The WHO is having a consultation on what policy demands to put in the latest version of its delusional non-communicable disease action plan. I've just been reading the consultation document and was staggered to find (though I shouldn't be by now) that it is a wishlist of every juvenile anti-consumer nanny state policy you can shake a stick at.
The WHO is the FIFA of health so I very much doubt that any responses to their consultation will make them change their mind about anything but they are taking submissions (at email@example.com) until close of play tomorrow so I decided to send them a quick e-mail anyway.
I have read your suggestions for Appendix 3 of the WHO Global NCD Action Plan and regret to see the WHO involving itself in policy areas in which it has insufficient knowledge and little authority. Is the WHO now merely a wing of the anti-capitalist movement?
In particular, I note the emphasis on banning intellectual property and branding (plain packaging), taxing sugary drinks and banning alcohol advertising. None of these policies have been shown to effectively tackle the associated problems but all have a detrimental effect on the operation of free markets. You may have no affection for markets - indeed, it is increasingly clear from the rhetoric of Margaret Chan that you do not - but many of us do. That is why some of the measures you want to recommend are unconstitutional or otherwise illegal. Why ask countries to do things that they cannot do, should not do and do not want to do? The public expects the WHO to be more than a glorified single issue pressure group.
There is zero evidence that plain packaging had any effect on tobacco sales in Australia, unless you count the unusual rise in sales observed in the first year of the policy as a direct effect of the legislation. There is zero evidence from anywhere in the world that taxes on sugary drinks have had the slightest effect on obesity. You asked Gerard Hastings to review the evidence on alcohol advertising and he told you that it was a driver of consumption. Hastings is well known to be an emotional and fanatical opponent of capitalism in general and advertising in particular. It is hard to think of anyone less qualified to give a sober judgement to an UN agency. Needless to say, his jaundiced view of alcohol advertising is not supported by economic studies.
I notice you also suggest bans on smoking outdoors. Again, there is not the slightest evidence that secondhand smoke outdoors poses a threat to anybody. Even if there were, it would not be any business of the WHO’s to tell people how to deal with it.
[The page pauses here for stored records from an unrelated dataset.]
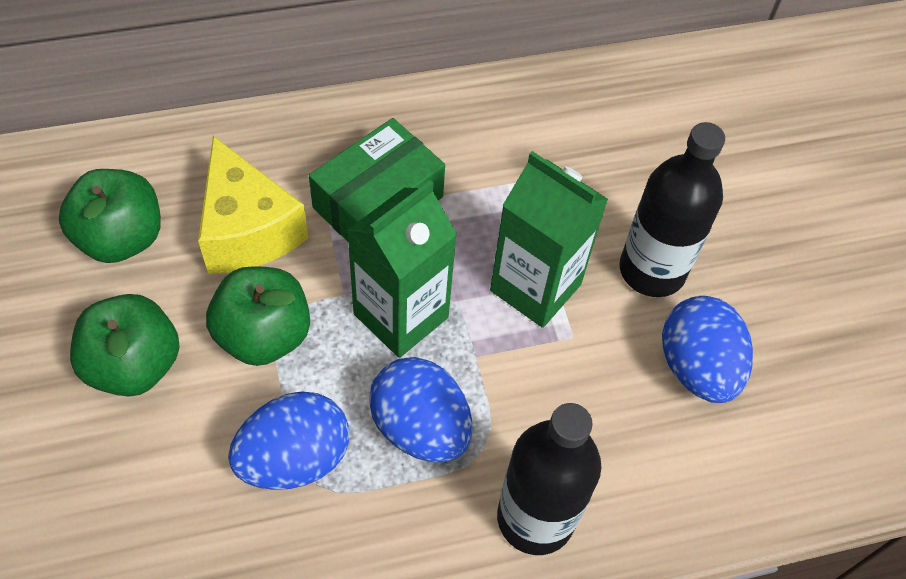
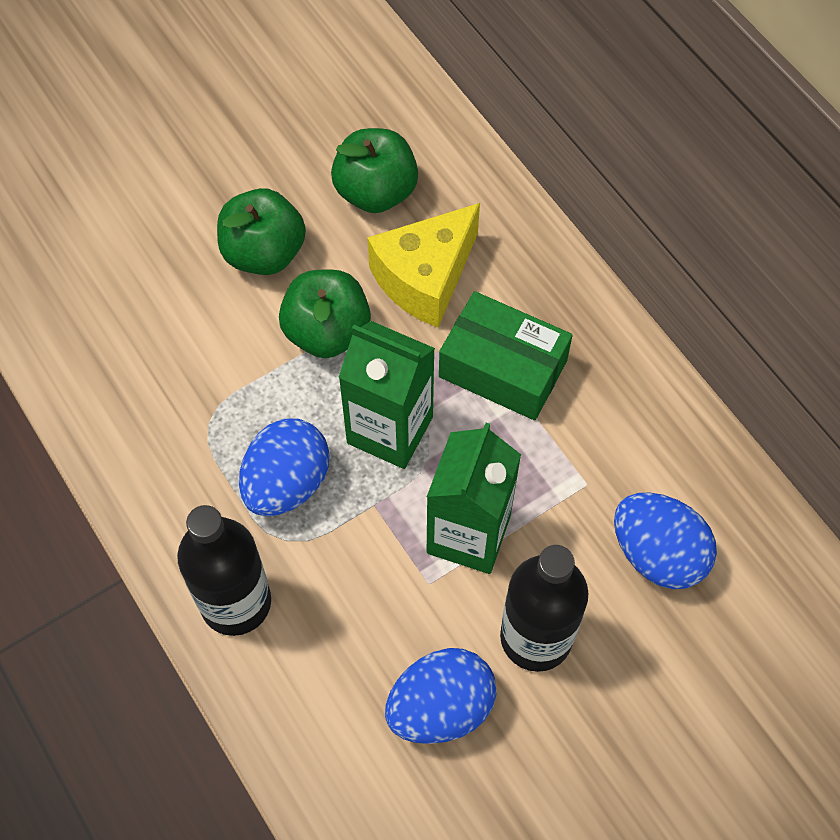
camera: 75 degrees right, 5 degrees up
blue egg [228,391,349,490] -> blue egg moved to [614,493,717,589]

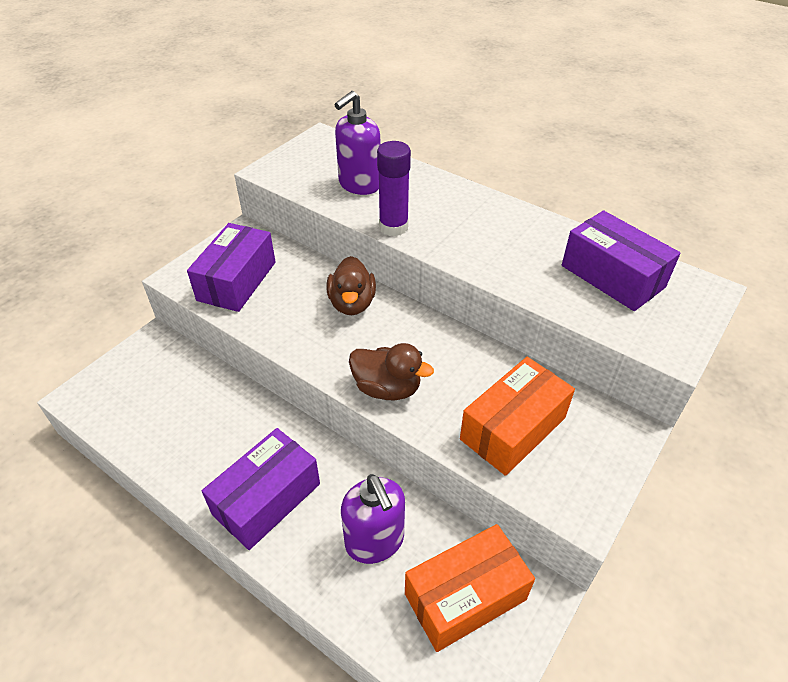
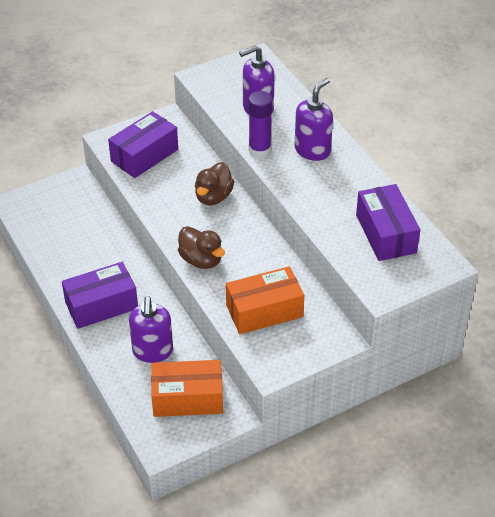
camera: 25 degrees right, 0 degrees up
none -> purple soap dispenser [295,78,333,161]

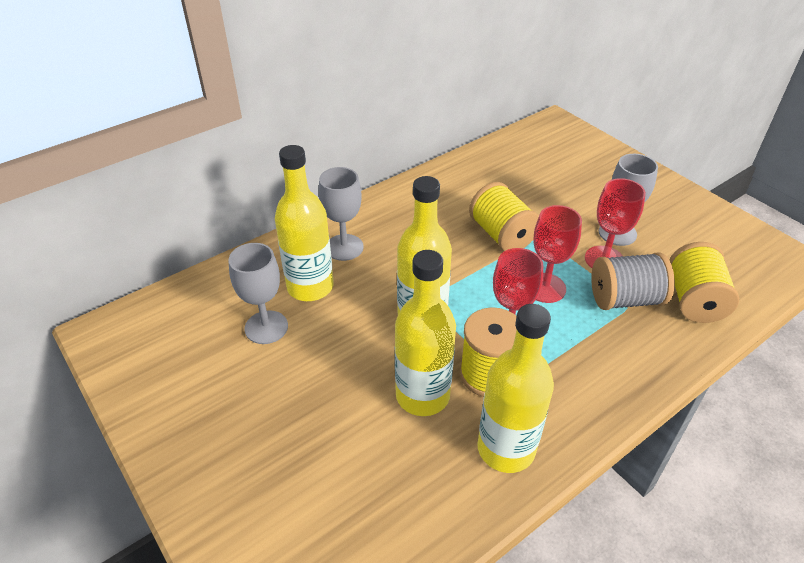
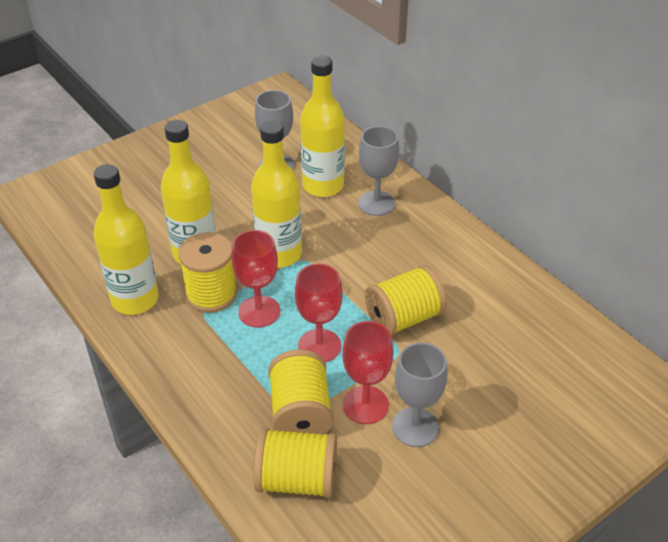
camera: 90 degrees right, 0 degrees up
grey spool [591,252,675,310] -> yellow spool [268,349,333,435]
Finally, there is the question of resources. The WHO’s resources are limited and contagious diseases remain rampant in most parts of the world. A dollar spent campaigning for anti-market policies such as plain packaging and alcohol advertising bans is a dollar that could be spent preventing typhoid, cholera, HIV etc. NCDs kill people but it would take a moral cretin to view a death in old age from a lifestyle-related condition to be equivalent to a child dying of a communicable disease, not least because the former has consented to the risk and is not asking for your help. Until the latter have been adequately tackled, it is immoral to expend resources on the former.
The hard-working people who pay your wages expect you to be dealing with problems such as Zika and Ebola, not beer advertisements and the price of cola. If the WHO wishes to retain the good will it has attracted over decades of tackling infectious disease, it needs to drop the juvenile political campaigning and reform itself quickly.